De Belgische autoriteiten hebben als antwoord daarop in een e-mailbericht van 30 april 2020 de volgende garantie gegeven:
“We zijn op de hoogte van de gemaakte afspraken met de Belgische Minister van Justitie, en zullen ons aan deze afspraken houden. Betrokkene zal dus in een monocel ondergebracht worden bij aankomst hier.”
De rechtbank is van oordeel dat het een dusdanig algemene garantie betreft dat vaststaat dat ook de opgeëiste persoon in de onderhavige zaak na overlevering aan de Belgische justitiële autoriteiten te Antwerpen in een monocel zal worden geplaatst. Gelet op het vorenstaande is er geen sprake van een met artikel 4 van het Handvest van de Grondrechten van de Europese Unie strijdige situatie. De rechtbank is van oordeel dat de detentieomstandigheden geen beletsel vormen voor de overlevering van de opgeëiste persoon.

6.Slotsom

Nu is vastgesteld dat het EAB voldoet aan de eisen van artikel 2 OLW en ook overigens geen weigeringsgronden aan de overlevering in de weg staan, dient de overlevering te worden toegestaan.

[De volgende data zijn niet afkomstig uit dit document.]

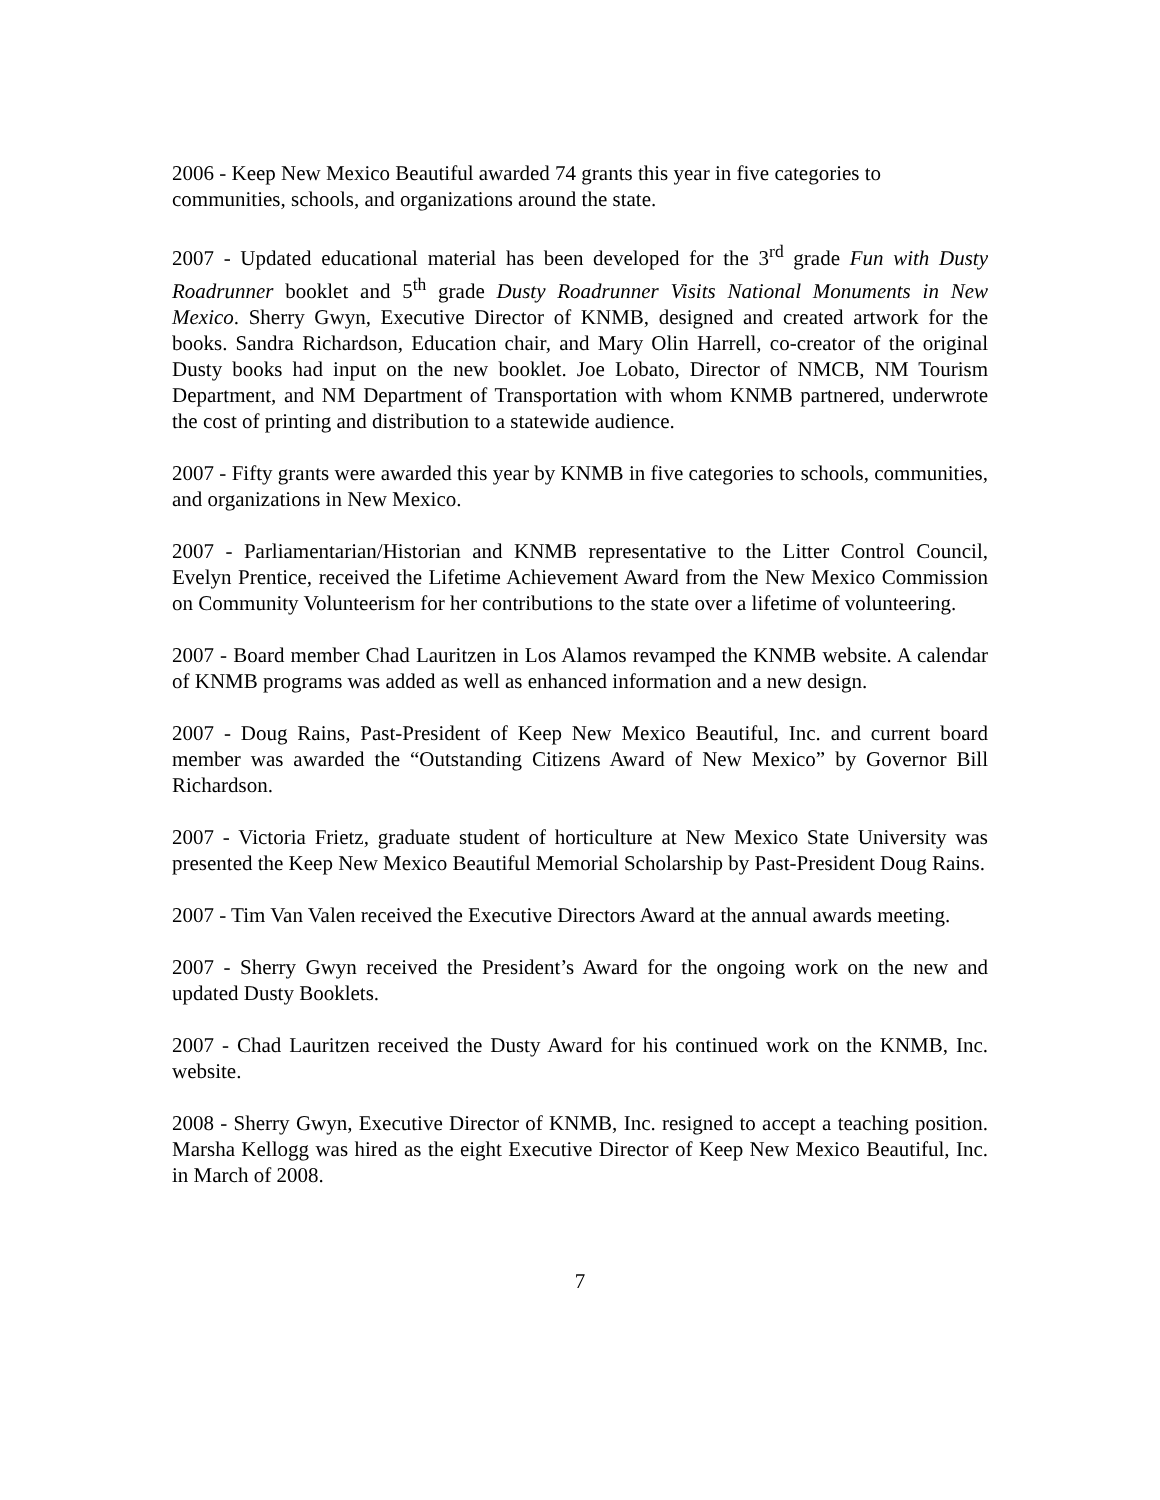2006 - Keep New Mexico Beautiful awarded 74 grants this year in five categories to communities, schools, and organizations around the state.
2007 - Updated educational material has been developed for the 3<sup>rd</sup> grade Fun with Dusty Roadrunner booklet and 5<sup>th</sup> grade Dusty Roadrunner Visits National Monuments in New Mexico. Sherry Gwyn, Executive Director of KNMB, designed and created artwork for the books. Sandra Richardson, Education chair, and Mary Olin Harrell, co-creator of the original Dusty books had input on the new booklet. Joe Lobato, Director of NMCB, NM Tourism Department, and NM Department of Transportation with whom KNMB partnered, underwrote the cost of printing and distribution to a statewide audience.
2007 - Fifty grants were awarded this year by KNMB in five categories to schools, communities, and organizations in New Mexico.
2007 - Parliamentarian/Historian and KNMB representative to the Litter Control Council, Evelyn Prentice, received the Lifetime Achievement Award from the New Mexico Commission on Community Volunteerism for her contributions to the state over a lifetime of volunteering.
2007 - Board member Chad Lauritzen in Los Alamos revamped the KNMB website. A calendar of KNMB programs was added as well as enhanced information and a new design.
2007 - Doug Rains, Past-President of Keep New Mexico Beautiful, Inc. and current board member was awarded the “Outstanding Citizens Award of New Mexico” by Governor Bill Richardson.
2007 - Victoria Frietz, graduate student of horticulture at New Mexico State University was presented the Keep New Mexico Beautiful Memorial Scholarship by Past-President Doug Rains.
2007 - Tim Van Valen received the Executive Directors Award at the annual awards meeting.
2007 - Sherry Gwyn received the President’s Award for the ongoing work on the new and updated Dusty Booklets.
2007 - Chad Lauritzen received the Dusty Award for his continued work on the KNMB, Inc. website.
2008 - Sherry Gwyn, Executive Director of KNMB, Inc. resigned to accept a teaching position. Marsha Kellogg was hired as the eight Executive Director of Keep New Mexico Beautiful, Inc. in March of 2008.
7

7.Toepasselijke wetsartikelen

De artikelen 2, 5 en 7 OLW.

8.Beslissing

STAAT TOEde overlevering van
[opgeëiste persoon]aan de rechtbank in eerste aanleg Antwerpen – afdeling Antwerpen.
Aldus gedaan door
mr. C. Klomp, voorzitter,
mrs. A.W.C.M. van Emmerik en M.E.M. James-Pater, rechters,
in tegenwoordigheid van mr. N. Wijkman, griffier,
en uitgesproken ter openbare zitting van 28 mei 2020.
Ingevolge artikel 29, tweede lid, OLW staat tegen deze uitspraak geen gewoon rechtsmiddel open.